According to National Journal, a potential deal would include up to $39 billion in spending cuts for the rest of the fiscal year, $514 billion in spending for the Pentagon, and no “riders” involving funding for Planned Parenthood or the Environmental Protection Agency.
But even if there’s a deal on a long-term spending bill tonight, writing legislation to fund the federal government for six months is a complex process – one that’s unlikely to be finalized in the three-and-a-half-or-so hours before the government runs out of authorized funding at midnight tonight.
So how could a shutdown be avoided?
It appears increasingly likely that the House and Senate could pass a three-day or one-week bridge measure that could keep the lights on until the paperwork and voting for a full spending resolution is completed.
Negotiators have made clear that a stopgap bill is contingent on a long-term agreement.
Boehner said late Friday night that he could support a short-term stopgap measure “only if there’s a deal” on a bill to fund the government for the rest of the fiscal year.
That’s similar – though a step further - than what the White House said yesterday when it said it would veto a one-week continuing resolution with deep cuts and an abortion-related rider.
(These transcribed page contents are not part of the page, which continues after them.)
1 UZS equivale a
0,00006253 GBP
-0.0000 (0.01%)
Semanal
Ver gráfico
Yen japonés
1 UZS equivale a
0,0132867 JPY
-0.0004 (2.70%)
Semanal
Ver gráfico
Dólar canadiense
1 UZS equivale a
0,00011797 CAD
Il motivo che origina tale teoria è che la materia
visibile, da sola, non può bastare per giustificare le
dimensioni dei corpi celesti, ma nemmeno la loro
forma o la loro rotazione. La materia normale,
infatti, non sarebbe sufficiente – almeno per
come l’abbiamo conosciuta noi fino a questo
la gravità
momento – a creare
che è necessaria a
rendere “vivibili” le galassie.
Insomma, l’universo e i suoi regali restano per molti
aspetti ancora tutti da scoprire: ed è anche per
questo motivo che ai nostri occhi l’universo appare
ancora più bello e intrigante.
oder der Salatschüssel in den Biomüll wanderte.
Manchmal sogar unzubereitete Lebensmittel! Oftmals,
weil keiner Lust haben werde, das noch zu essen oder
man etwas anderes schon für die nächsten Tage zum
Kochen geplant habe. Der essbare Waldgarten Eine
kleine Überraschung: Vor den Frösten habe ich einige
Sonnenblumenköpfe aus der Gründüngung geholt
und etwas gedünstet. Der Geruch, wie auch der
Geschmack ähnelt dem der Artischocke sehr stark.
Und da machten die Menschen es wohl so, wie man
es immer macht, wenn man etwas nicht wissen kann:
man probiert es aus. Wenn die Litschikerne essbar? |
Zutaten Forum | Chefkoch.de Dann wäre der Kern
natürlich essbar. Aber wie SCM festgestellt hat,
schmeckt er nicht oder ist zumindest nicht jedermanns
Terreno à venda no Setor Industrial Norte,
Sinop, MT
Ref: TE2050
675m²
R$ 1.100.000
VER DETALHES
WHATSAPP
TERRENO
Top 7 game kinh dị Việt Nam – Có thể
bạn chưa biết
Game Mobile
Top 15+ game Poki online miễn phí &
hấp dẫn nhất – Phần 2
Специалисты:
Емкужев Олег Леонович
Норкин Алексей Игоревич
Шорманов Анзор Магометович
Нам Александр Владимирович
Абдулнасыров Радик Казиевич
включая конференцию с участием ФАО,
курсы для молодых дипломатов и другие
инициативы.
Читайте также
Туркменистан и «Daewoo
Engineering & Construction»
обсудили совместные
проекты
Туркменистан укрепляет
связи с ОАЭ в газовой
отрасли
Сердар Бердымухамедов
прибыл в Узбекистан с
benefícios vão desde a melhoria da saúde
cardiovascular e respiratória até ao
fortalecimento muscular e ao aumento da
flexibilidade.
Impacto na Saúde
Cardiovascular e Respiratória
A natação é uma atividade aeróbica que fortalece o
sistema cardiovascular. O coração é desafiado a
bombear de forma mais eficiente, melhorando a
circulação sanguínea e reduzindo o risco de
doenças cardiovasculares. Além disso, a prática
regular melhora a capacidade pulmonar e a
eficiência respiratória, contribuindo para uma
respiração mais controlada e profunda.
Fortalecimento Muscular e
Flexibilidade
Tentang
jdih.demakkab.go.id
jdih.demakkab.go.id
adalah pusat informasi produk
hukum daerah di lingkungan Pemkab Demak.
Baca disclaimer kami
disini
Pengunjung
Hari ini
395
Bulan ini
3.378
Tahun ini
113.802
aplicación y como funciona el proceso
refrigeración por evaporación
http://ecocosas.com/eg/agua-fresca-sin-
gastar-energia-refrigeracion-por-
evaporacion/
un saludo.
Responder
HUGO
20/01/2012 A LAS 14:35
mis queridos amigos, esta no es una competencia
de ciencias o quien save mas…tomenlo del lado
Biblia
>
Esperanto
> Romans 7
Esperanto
“If negotiations are making significant progress, the Administration would support a short-term, clean Continuing Resolution to allow for enactment of a final bill,” the White House said in a statement. President Obama had previously indicated that he would not support any short-term measure.
How’s Speaker Boehner feeling about the possibility of a deal tonight?
“You know me - I was born with a glass half full,” he told CNN.
NBC's Luke Russert contributed to this report.